A Alemanha comemora os 250 anos do nascimento do seu maior pintor oitocentista, Caspar David Friedrich (1774-1840), com um trio de importantes exposições, em Hamburgo, Berlim e Dresden. A mostra do Hamburger Kunsthalle, instituição que alberga Caminhante sobre o mar de névoa (c. 1817), a obra mais famosa do artista, terminou em abril, mas até agosto pode ainda ver-se ‘Caspar David Friedrich: Paisagens Infinitas’, na Alte Nationalgalerie de Berlim, e, de seguida, ‘Caspar David Friedrich: Onde Tudo Começou’, no Albertinum e no Kupferstich-Kabinett de Dresden. Em 2025, as celebrações prosseguem nos EUA: entre fevereiro e maio, o Metropolitan Museum of Art de Nova Iorque exibirá ‘Caspar David Friedrich: A Alma da Natureza’.
Em Caminhante sobre o mar de névoa (imagem esq.), obra considerada um ex libris da pintura romântica, vê-se um homem de costas – a chamada Rückenfigur – imerso na grandiosidade da paisagem. O artista recorreu frequentemente a este tipo de figura, convidando o observador a colocar-se no seu lugar e a partilhar das suas emoções. A ausência de um rosto confere-lhe universalidade, facilitando a identificação de qualquer pessoa com ela.

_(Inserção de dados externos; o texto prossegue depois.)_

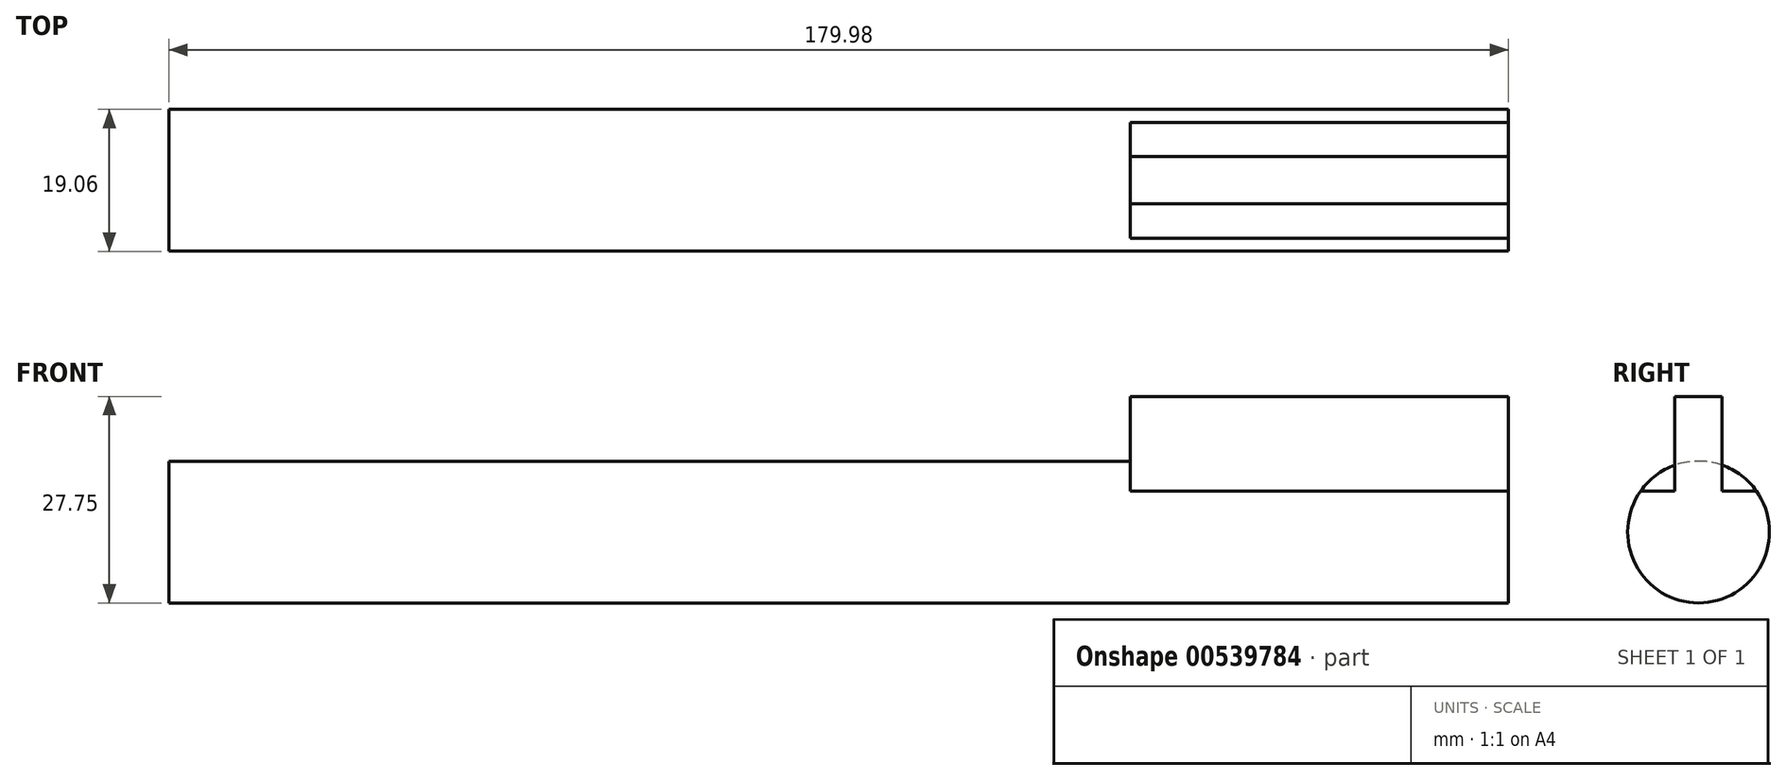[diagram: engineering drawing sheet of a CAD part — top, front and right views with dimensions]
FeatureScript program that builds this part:
annotation { "Feature Type Name" : "Feature", "Feature Type Description" : "" }
export const myFeature = defineFeature(function(context is Context, id is Id, definition is map)
    precondition{}
    {
        {
            var Q0;
            Q0=qCreatedBy(makeId("Right.planeOp"),FACE);
            var sketch = newSketch(context, id + "F0", { "sketchPlane" : qUnion([Q0])});
            skCircle(sketch, "E0", {"center": v(0, 0) * mm, "radius": 9.53 * mm});
            skSolve(sketch);
        }
        {
            var Q0;
            Q0=makeQuery(id+"F0.imprint","IMPRINT",FACE,{"disambiguationData":[TD([[makeQuery(id+"F0.imprint","IMPRINT",EDGE,{"derivedFrom":sQuery(id+"F0.wireOp",EDGE,"E0")}),1.0]])]});
            extrude(context, id + "F1", {"entities" : qUnion([Q0]), "oppositeDirection" : true, "depth" : 179.98 * mm, "offsetDistance" : 25.4 * mm});
        }
        {
            var Q0;
            Q0=makeQuery(id+"F1.opExtrude","CAP_FACE",FACE,{"disambiguationData":[OSD([sQuery(id+"F0.wireOp",EDGE,"E0")])],"isStart":true});
            var sketch = newSketch(context, id + "F2", { "sketchPlane" : qUnion([Q0])});
            skLineSegment(sketch, "E1", {"start": v(0, 5.52) * mm, "end": v(7.76, 5.52) * mm});
            skLineSegment(sketch, "E2", {"start": v(0, 5.52) * mm, "end": v(-7.76, 5.52) * mm});
            skArc(sketch, "E3", {"start": v(7.76, 5.52) * mm, "mid": v(0, 9.53) * mm, "end": v(-7.76, 5.52) * mm});
            skSolve(sketch);
        }
        {
            var Q0;
            Q0=makeQuery(id+"F2.imprint","IMPRINT",FACE,{"disambiguationData":[TD([[makeQuery(id+"F2.imprint","IMPRINT",EDGE,{"derivedFrom":sQuery(id+"F2.wireOp",EDGE,"E1")}),1.0]])]});
            extrude(context, id + "F3", {"entities" : qUnion([Q0]), "operationType" : NewBodyOperationType.REMOVE, "oppositeDirection" : true, "depth" : 50.8 * mm, "offsetDistance" : 25.4 * mm});
        }
        {
            var Q0;
            Q0=makeQuery(id+"F3.boolean.opBoolean","COPY",FACE,{"derivedFrom":makeQuery(id+"F3.opExtrude","SWEPT_FACE",FACE,{"disambiguationData":[OSD([sQuery(id+"F2.wireOp",EDGE,"E1"),sQuery(id+"F2.wireOp",EDGE,"E2")])]})});
            var sketch = newSketch(context, id + "F4", { "sketchPlane" : qUnion([Q0])});
            skLineSegment(sketch, "E4.0", {"start": v(0, 3.18) * mm, "end": v(-50.8, 3.18) * mm});
            skLineSegment(sketch, "E5.0", {"start": v(0, -3.17) * mm, "end": v(-50.8, -3.17) * mm});
            skLineSegment(sketch, "E6", {"start": v(-50.8, 3.18) * mm, "end": v(-50.8, -3.17) * mm});
            skLineSegment(sketch, "E7", {"start": v(0, 3.18) * mm, "end": v(0, -3.17) * mm});
            skSolve(sketch);
        }
        {
            var Q0;
            Q0 = qSketchRegion(id + "F4", true);
            extrude(context, id + "F5", {"entities" : qUnion([Q0]), "operationType" : NewBodyOperationType.ADD, "depth" : 12.7 * mm, "offsetDistance" : 25.4 * mm});
        }
    });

Geradoras de sentimentos de admiração, maravilha e melancolia, as obras de Friedrich têm sido tradicionalmente analisadas à luz da ênfase romântica no sublime. De facto, a discussão filosófica de Immanuel Kant e Edmund Burke sobre o conceito de sublime – uma qualidade que evoca grandeza e suscita espanto, reverência e até temor –, não estava distante. À Natureza representada nas suas telas – costas rochosas, florestas e montanhas – tem sido atribuída não tanto a função de cenário, mas sobretudo a de metáfora para as experiências e emoções humanas, além de toda uma carga religiosa e espiritual.
Simultaneamente, a obra de Friedrich tem sido frequentemente examinada no contexto do clima político e cultural da Alemanha (ou melhor, dos Estados Germânicos) do início do século XIX, incluindo a influência das Guerras Napoleónicas e a emergência do nacionalismo alemão.
Contudo, existem leituras menos convencionais da obra do artista. Nina Amstutz, uma historiadora de ciência, ao analisar como a filosofia e a ciência ecoaram nos trabalhos de Friedrich, sobretudo numa fase mais tardia, sustenta em Caspar David Friedrich: Nature and the Self (2020) que até a escolha de algumas espécies botânicas por ele retratadas foi influenciada pelas ilustrações científicas de Alexander von Humboldt e Aimé Bonpland, cuja expedição pelas Américas, entre 1799 e 1804, constituiu o embrião da biogeografia moderna. Segundo a autora, a evolução da pintura paisagista do artista decorreu de uma compreensão cultural abrangente da arte e da ciência como práticas complementares, assim como da sua proximidade a personalidades como Carl Gustav Carus, um amigo de Goethe que foi médico, naturalista e pintor, e Lorenz Oken, biólogo e figura de proa da Naturphilosophie, corrente de pensamento que, ao aplicar o idealismo alemão ao estudo da Natureza, defendia não haver separação entre o eu e o mundo natural. Anteriormente, a historiadora já identificara a influência de antigas ilustrações anatómicas em várias paisagens do artista. Por exemplo, em Árvores e Arbustos na Neve (1828), um emaranhado de ramos evoca representações dos vasos sanguíneos do corpo humano. A autora recorda como, no início de Oitocentos, Friedrich Schlegel, filósofo, crítico literário e escritor, e Johann Wilhelm Ritter, físico que descobriu a radiação UV, defenderam uma maior integração entre disciplinas humanísticas e científicas, promovendo um intercâmbio dinâmico entre artes visuais, filosofia e ciência.
Outra obra prima de Friedrich que espelha o espírito de uma época de grandes expedições científicas é O mar de gelo (1823-24). Esta tela (imagem dir.), que retrata um naufrágio no Ártico, é inspirada nos relatos da expedição de William Edward Parry ao Pólo Norte, entre 1819 e 1820, com o objetivo de encontrar a Passagem do Noroeste.
Por cá, o contraste com as celebrações alemãs dos 250 anos do nascimento de Friedrich é gritante. No ano em que deveríamos comemorar condignamente o quinto centenário do nascimento de Luís de Camões, o que há, afinal, que se veja?